Monday, October 13, 2014

Inside Jokes On a Splinter

Within a matter of days, really, I will lose all facsimile of personal security, my only intimacies, those with a monster pig of a man from the Bronx whom I rejected, and with a transsexual I've come to hate with such glittering abandon that there must be more to it, as of course there is. I believed the transsexual's advocacy was once just, however diffident my revulsion of his androgyny. In a Shakespearean comedy, the androgyny is a linguistic tension toward liberation, but in the flesh, despite cellular indifference to personal values, the concrete reality of androgyny is something else, leading for the desire of better disposal of bipedal forms with their own hideousness, affirming in my memory that I probably did finish Gardner's The Sunlight Dialogues under the tutelage of Professor Jerry McGuire, and finished it this early Monday once again, annoyed, past the Post-Moderns.

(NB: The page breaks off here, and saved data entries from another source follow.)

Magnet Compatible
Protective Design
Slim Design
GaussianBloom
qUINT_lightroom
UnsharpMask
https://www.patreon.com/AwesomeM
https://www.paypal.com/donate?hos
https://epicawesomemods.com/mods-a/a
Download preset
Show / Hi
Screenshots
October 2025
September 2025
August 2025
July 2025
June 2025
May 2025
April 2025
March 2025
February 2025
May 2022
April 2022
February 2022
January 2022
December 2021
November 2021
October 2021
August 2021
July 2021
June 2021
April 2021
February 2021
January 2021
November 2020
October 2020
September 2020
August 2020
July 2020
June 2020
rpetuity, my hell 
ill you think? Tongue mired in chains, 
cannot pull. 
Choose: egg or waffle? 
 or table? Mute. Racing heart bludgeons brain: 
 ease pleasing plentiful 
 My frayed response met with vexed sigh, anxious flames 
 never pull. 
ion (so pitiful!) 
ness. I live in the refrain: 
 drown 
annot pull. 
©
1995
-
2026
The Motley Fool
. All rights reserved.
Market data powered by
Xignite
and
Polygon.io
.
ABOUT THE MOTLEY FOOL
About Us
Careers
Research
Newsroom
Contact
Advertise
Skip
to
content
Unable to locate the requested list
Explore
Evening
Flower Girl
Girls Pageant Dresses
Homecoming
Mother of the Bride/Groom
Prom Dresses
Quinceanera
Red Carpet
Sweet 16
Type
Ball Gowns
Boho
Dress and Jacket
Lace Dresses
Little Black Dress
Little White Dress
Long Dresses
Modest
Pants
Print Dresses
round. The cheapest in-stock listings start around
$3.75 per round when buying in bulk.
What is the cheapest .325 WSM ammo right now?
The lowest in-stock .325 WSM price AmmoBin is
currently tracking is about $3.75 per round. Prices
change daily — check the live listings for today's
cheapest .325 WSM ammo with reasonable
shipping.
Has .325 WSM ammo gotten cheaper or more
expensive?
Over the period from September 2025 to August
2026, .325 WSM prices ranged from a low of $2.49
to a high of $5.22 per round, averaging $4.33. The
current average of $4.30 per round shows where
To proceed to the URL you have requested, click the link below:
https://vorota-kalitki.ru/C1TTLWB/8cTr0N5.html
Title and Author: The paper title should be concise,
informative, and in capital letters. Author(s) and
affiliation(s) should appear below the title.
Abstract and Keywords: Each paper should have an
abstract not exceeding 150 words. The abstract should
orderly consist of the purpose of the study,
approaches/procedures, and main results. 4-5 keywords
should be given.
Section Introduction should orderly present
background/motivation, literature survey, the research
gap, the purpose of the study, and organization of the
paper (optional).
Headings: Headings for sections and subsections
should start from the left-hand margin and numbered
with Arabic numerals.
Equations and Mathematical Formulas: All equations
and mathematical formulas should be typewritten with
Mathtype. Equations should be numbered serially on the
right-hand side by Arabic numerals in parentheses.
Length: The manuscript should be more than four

As different as Pynchon and Gardner are, John more driven toward an intrinsic moral veracity, the fireworks in either man's opus fall like tinder in the present era. Gardner couldn't have lived to see the Muslim intransigence he eerily predicted in the mouth of Taggert Hodge's wounded ravings sustained for over 600 pages of human failings. No one, not even Franzen, writes the kind of novel today which Gardner could afford to write as the 20th century would lurch into 9/11 and a black presidency whose initial ebullience invariably gave way to a sense of lack, and all I have as a disabled woman who hasn't achieved much of anything except warfare with statutory demands, is desperation for a different environment which my economic status denies. I speak of hatreds as a kind of shorthand, making it worse than it is, at the bottom, an overwhelming, now self-damning and potentially destructive desire for change, and yet at the end of the day, I am a cripple, basically inert, gainsaid for years by minority abuse, minority insistence, and white indifference, that indifference now capped by family mortality, and an inability to offer support, with an ulcer possibly gnawing my stomach, touch of blood seeping out of my eye, I do actually fear I could get Ebola if I am forced to deal with more African American paraprofessionals, but assume the touch of blood in my watering eye bulb is capillary irritation.

I do not give two shits about my apartment manager Trudy Richardson and her swamp thing from Mississippi Debra Horne. The hate I speak of comes from the psychological toll their constraint places on the most vulnerable and most powerless, and yet this is all Pennsylvania shoves down my throat my entire life, vocational rehabilitation and 500 different black women to keep up the laundry pile, and I thought, in most of my aspirations, that a literary life would offer a kind of triumph, much as Lindsay Lohan makes a cheap bid to toy with her media reputation in the 2007 I Know Who Killed Me. Gaming her audience. Cuttings as an outcry. Prosthetics as a kind of exploit. Stained glass as a more metaphysical threat than a chain saw, tooling religious histrionics. If Gardner wasn't an optimist, Lohan's abrasive edges and dialogue by the numbers certainly evinces the brittleness of the American psyche, white feminine anger for freedom, disarticulated over sexual flaunting, preying on our deepest fears, being clipped by inexorable pressures to succeed instead of getting high or opting out, womanhood itself always hobbled, inextricably damaged.

Erik, in some of the last words we'll ever speak to each other, in lieu of snapping his neck like a twig, asked me who I was to judge him? My answer to you about that is: an honest woman who doesn't destroy the careers of others for the accrual of power. I may sound like a forceful activist in denial, but right there is why I am not. Leaders in the disability movement, want control of the reigns for themselves, until forced to cede to fresher players.